All of this, clearly, adds another dimension to Patrick Porter‘s lively discussion of Military Orientalism: Eastern war through Western eyes (2009). But it’s not only an opportunity to reverse (and re-work) that subtitle. The Times of India reports a campaign to change ‘the colour of memory’ by instituting 15 August as a Remembrance Day in India:
“This will be our Remembrance Day.
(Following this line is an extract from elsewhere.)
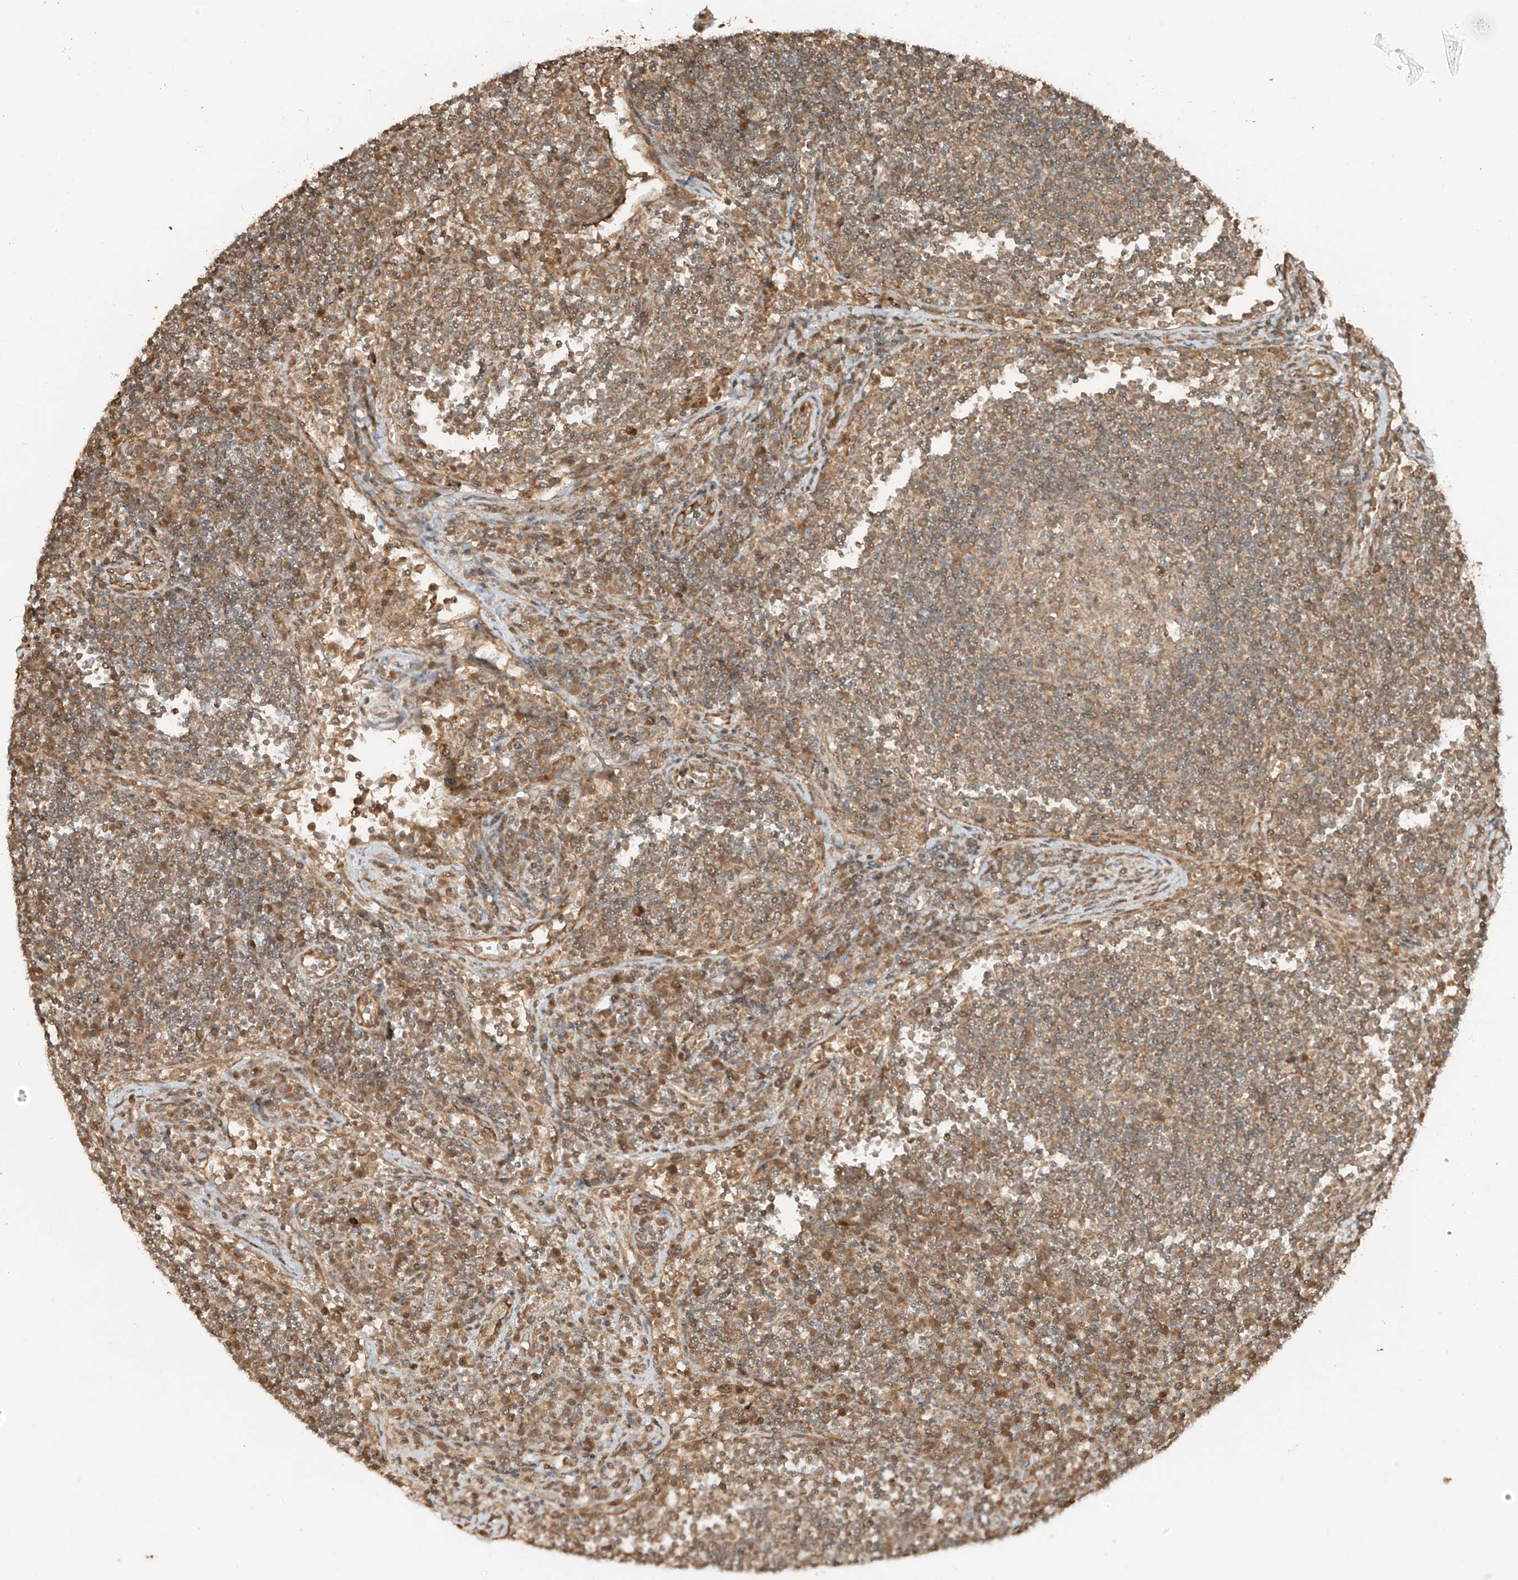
{"staining": {"intensity": "weak", "quantity": ">75%", "location": "cytoplasmic/membranous"}, "tissue": "lymph node", "cell_type": "Germinal center cells", "image_type": "normal", "snomed": [{"axis": "morphology", "description": "Normal tissue, NOS"}, {"axis": "topography", "description": "Lymph node"}], "caption": "Immunohistochemistry staining of normal lymph node, which reveals low levels of weak cytoplasmic/membranous expression in about >75% of germinal center cells indicating weak cytoplasmic/membranous protein staining. The staining was performed using DAB (brown) for protein detection and nuclei were counterstained in hematoxylin (blue).", "gene": "ANKZF1", "patient": {"sex": "female", "age": 53}}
We have attended such memorial functions in France where heads of different states converge and the civilian turnout is quite big. But we don’t see a single Indian face there—quite an irony, given the fact that 1, 40,000 Indians defended French soil from German aggression in the Great War, and many never returned home. That’s why we, NRIs from France, came up with this project,” says a representative of Global Organization for People of Indian Origin (GOPIO), France.